As for describing the book as ‘even-handed,’ I refer to the fact that (unlike some previous accounts), the author fully admits that Edmonds tended to dramatize her published experiences. Gansler doesn’t totally discount Edmonds’ claim to have served as a Union spy at times, but neither does she swallow everything unquestioningly. The author points out which claims seem plausible, which are unlikely and which seem well proven.

And those well established facts make a life quite interesting enough on their own, indeed.

Escaping an arranged marriage in her native Canada and faced with the extremely limited options available to single women in the 19th century, Sarah adopted a male alter-ego two years before the war and was a successful traveling bookseller living in Michigan when Fort Sumter was attacked. Bitterly opposed to slavery and knowing that the rebel states had broken from the Union in large part over the issue, she decided to ‘do her part’ by enlisting in a local regiment using her assumed identity (Franklin Thompson).  Off to war she went–a somewhat small and boyish-looking recruit.
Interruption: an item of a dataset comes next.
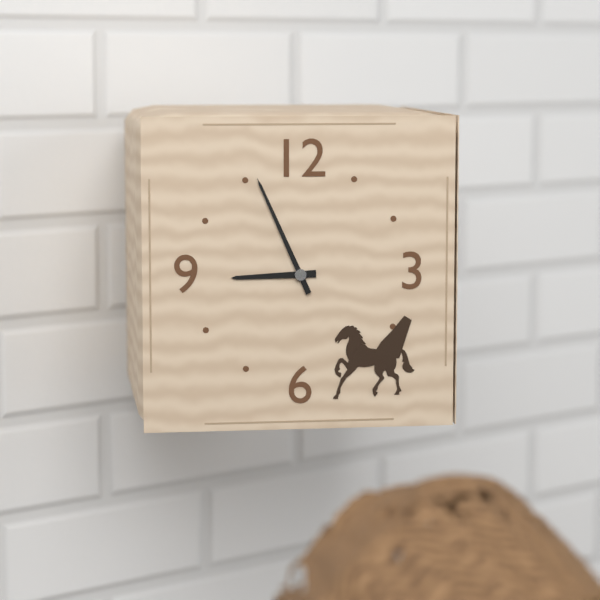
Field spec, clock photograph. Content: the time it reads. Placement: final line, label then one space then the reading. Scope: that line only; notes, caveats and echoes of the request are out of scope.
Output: 8:56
She maintained her ‘cover’ for about two years. There was some suspicion among her fellow soldiers, but only one of her comrades definitely knew her secret and he never publicly told (though the private journal he kept would later provide added proof of Edmonds’ identity).
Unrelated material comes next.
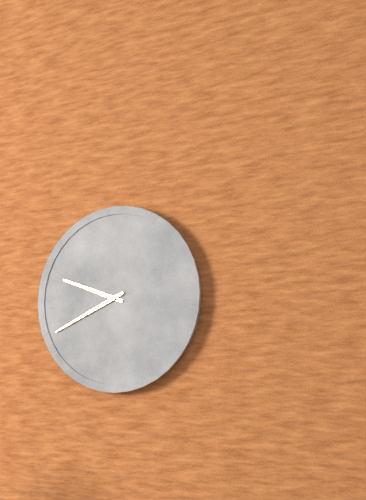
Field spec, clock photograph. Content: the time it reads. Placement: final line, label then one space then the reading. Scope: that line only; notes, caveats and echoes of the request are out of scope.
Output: 9:41
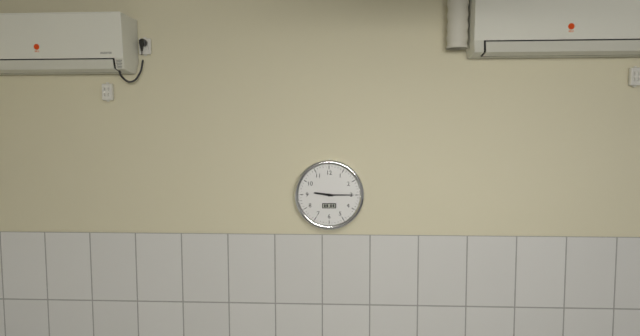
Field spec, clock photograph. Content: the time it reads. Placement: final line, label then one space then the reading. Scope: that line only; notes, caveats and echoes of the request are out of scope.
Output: 9:15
Most everyone else accepted ‘Private Thompson’ as just another young, respectful and respectable soldier. Detailed as a regimental mail carrier and field hospital nurse (and maybe, just maybe, an occasional spy), she did her duty admirably and even served as a temporary aide to her brigade commander during the brutal Union defeat at Fredericksburg, Virginia.

Edmonds claimed that a flare up of the malaria she’d contracted earlier caused her to fear discovery and so she deserted, resumed her life as a woman. It’s also highly likely that, one way or another, her ‘cover’ was blown–at least among some of her fellow soldiers. In any case, she contacted her former book-selling employer, shocked him by proving she was, in fact, young Frank and through him put out a highly successful (if somewhat fictionalized) book about her adventures. The book did not reveal her actual name or the regiment she’d served in–so public knowledge of her identity remained hidden for some years.
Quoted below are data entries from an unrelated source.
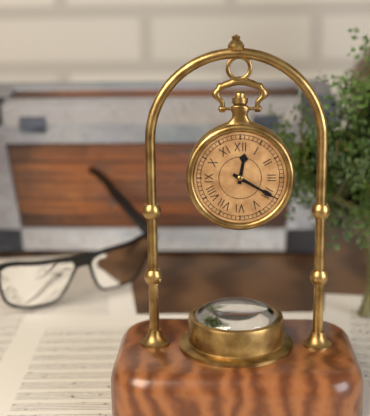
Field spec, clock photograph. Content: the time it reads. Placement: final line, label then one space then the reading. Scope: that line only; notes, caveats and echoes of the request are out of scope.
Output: 12:20
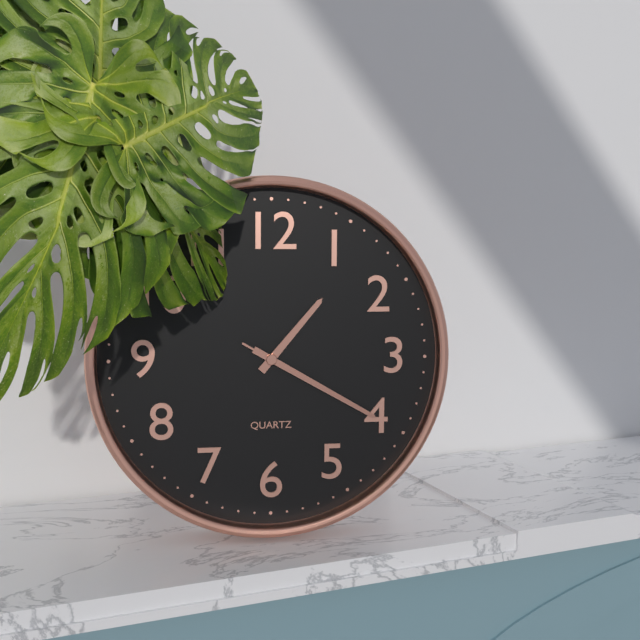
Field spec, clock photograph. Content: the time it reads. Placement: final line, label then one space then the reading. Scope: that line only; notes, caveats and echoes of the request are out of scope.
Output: 1:20:20
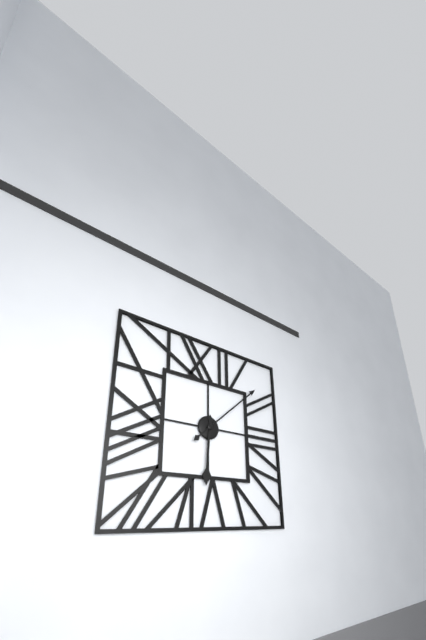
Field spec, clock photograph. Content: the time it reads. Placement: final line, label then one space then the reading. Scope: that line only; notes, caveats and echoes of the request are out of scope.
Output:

Only later, as a wife and mother, and with her family struggling out in Kansas, did she come forward–seeking a military pension. Reuniting with startled and dumbfounded former comrades, she convinced them of the truth of her claim and they helped prove to the War Department that, given the special circumstances, the desertion charge should be dropped and she should be granted monthly payments as a veteran.

Gansler does a  good job in explaining how and why it was possible for Sarah to ‘pass’ as young Frank. Other women who tried it (and there were at least several hundred) tended to be caught and shipped home quickly. But at least one (‘Albert Cashiers’) kept up the deception for DECADES after the war–only to be found out after an early 20th century auto accident and hospital stay revealed the truth.

The author doesn’t skimp on what is known about Edmonds’ life before and after her military service, either. Her personal experiences, growing up in an isolated and repressive home and her later experiences as a wife, a mother, manager of an orphans home and much more add up to a quite interesting life. This book is fine personal history of an unusual individual’s part in one of American history’s crucial moments.